Wszyscy jesteśmy nadmorscy

Kolejne dobre wiadomości – otwarto bezpośrednie połączenie lotnicze Bratysława – Gdańsk. Wpisuje się to w trend coraz większego odkrywania przez Słowaków tego, że morze to nie tylko Chorwacja i że polski Bałtyk i polski Gdańsk też są fajne. To połączenie lotnicze to jednak nie tylko turystyka, ale też jeszcze lepsze możliwości współpracy Słowacji z polską branżą morską. Zatem niech to połączenie lotnicze do Gdańska stanie się pretekstem do powiedzenia sobie czegoś więcej o branży morskiej i roli morza w gospodarce i energetyce.

Słowacja jest krajem śródlądowym, sąsiednie Czechy, Austria i Węgry są śródlądowe, nawet Małopolska, Śląsk, Dolny Śląsk, Wielkopolska i Mazowsze z Warszawą nie leżą nad morzem. Słusznie możemy mieć poczucie, że morze i nadmorski charakter są jakimś ciekawym i atrakcyjnym wyjątkiem, ale nie regułą.

Za regułę większość z nas przyjmuje brak obecności morza i myślenia o morzu, a morze wydaje nam się jedynie taką trochę atrakcją i odstępstwem od reguły. Owszem, lubimy jeździć na plaże Chorwacji, Egiptu czy nawet nad polski Bałtyk, owszem wiemy, że Polska leży na terenie od morza do Tatr, ale to morze to wciąż taki trochę dziwoląg. Czy na pewno?

Unia Europejska ma 27 członków, a tylko 5 z nich ma dostępu do morza. To Austria, Czechy, Słowacja, Węgry i Luksemburg. Spośród europejskich państw nieunijnych nad morzem nie leżą Białoruś, Szwajcaria, Serbia, Macedonia Północna, Mołdawia i mikropaństwa (np. Andora, San Marino). Ale nawet one dążą do morskiego statusu: Białoruś tworzyła w 2008 r. własną flotę morską, Mołdawia dzięki współpracy z Ukrainą ma własny port morski na Dunaju w Giurgiulesti.

Czasem pojawia się stary dowcip, w którym delegacja Czechosłowacji przyjmuje delegację radziecką i oprowadza ją po Pradze. „A tutaj mamy Ministerstwo Gospodarki Morskiej”. „A po co wam to ministerstwo, przecież nie macie morza” – dziwią się radzieccy towarzysze. „I co z tego? U was przecież też jest Ministerstwo Kultury” – odpowiadają rezolutni Czechosłowacy.

Żart, suchar, ale czy na pewno? Czechosłowacja akurat miała silną morską flotę handlową w dwudziestoleciu międzywojennym oraz w czasach komunistycznych i to nie był ani żart, ani absurd, ani dziwactwo. Czesi i Słowacy masowo studiowali na naszych uczelniach morskich w Gdyni i Szczecinie i do dziś pływają na statkach.

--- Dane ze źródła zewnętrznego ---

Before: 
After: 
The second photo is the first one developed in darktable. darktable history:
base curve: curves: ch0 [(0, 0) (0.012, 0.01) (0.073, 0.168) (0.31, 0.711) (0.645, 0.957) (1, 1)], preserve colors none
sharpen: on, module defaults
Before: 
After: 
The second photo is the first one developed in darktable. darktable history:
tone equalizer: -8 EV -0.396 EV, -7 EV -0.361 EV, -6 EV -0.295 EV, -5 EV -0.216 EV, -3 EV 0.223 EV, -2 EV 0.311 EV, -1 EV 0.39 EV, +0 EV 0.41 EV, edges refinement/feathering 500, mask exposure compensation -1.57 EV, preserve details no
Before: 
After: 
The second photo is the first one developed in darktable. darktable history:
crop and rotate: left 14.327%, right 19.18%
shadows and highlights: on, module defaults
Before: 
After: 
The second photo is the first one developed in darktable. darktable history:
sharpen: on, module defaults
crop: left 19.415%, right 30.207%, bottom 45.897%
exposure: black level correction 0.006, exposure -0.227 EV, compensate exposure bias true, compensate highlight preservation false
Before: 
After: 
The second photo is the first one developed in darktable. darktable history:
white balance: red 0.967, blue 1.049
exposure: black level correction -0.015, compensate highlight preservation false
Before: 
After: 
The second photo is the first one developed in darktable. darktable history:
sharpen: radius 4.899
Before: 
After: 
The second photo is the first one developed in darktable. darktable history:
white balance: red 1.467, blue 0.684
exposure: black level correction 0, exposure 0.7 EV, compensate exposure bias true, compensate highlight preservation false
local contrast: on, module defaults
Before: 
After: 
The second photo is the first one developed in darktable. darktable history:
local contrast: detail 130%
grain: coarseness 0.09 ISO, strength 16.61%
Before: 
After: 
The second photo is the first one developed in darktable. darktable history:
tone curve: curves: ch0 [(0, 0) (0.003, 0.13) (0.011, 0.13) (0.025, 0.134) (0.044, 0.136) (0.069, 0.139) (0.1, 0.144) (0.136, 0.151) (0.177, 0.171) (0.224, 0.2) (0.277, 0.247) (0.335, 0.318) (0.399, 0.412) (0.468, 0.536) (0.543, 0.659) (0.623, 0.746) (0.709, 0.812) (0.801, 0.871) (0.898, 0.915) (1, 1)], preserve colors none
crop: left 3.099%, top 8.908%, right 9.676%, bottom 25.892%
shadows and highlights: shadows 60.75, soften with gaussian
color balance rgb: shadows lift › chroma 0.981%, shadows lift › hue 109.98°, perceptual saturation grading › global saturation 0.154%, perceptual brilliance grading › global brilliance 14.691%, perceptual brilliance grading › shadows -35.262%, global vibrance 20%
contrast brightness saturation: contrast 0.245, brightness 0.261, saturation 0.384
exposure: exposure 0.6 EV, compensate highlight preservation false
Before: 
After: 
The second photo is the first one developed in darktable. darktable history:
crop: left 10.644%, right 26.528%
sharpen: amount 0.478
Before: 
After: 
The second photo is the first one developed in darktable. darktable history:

Do teraz w słowackim Ministerstwie Transportu funkcjonuje departament morski, Słowacja ma swoją banderę morską i nie ma co sobie z tego robić żartów. Transport morski jest podstawą światowego handlu i zaopatrzenia w ropę i gaz. Obecna histeria wokół wstrzymania dostaw rosyjskiego gazu wynika w dużej mierze z tego, że Polska, Niemcy, Chorwacja i Rumunia mogą swobodnie sprowadzać nierosyjski gaz przez swoje morskie gazoporty.

Słowacja, Czechy, Austria i Węgry, zamiast jak dotąd zarabiać na tranzycie, muszą płacić za tranzyt państwom nadmorskim, w tym Polsce. Nadmorskie położenie to nie tylko drinki na plaży w Chorwacji czy Sopocie. To biznes, energetyka i bezpieczeństwo państwa, a kto nie ma dostępu do morza, ten ma problem.

Słowacja nad morzem nie leży i ten problem ma, bo musi korzystać z pośrednictwa państw nadmorskich. I tu uśmiechają się Polska i nasza polska społeczność. Nawet nie zdajemy sobie sprawy z tego, jak bardzo możemy być przydatni i atrakcyjni na słowackim rynku pracy już choćby z samego faktu pochodzenia z kraju nadmorskiego, a ściślej mówiąc, z rozumienia realiów nadmorskich.

Państwa śródlądowe są uzależnione od państw nadmorskich. Nie chodzi tu o plaże i wypoczynek, ale o handel i energetykę, w tym powstające w Polsce morskie farmy wiatrowe i nadmorską elektrownię jądrową. Pojawia się mnóstwo możliwości współpracy – dostrzeżmy je i nie rezygnujmy z nich.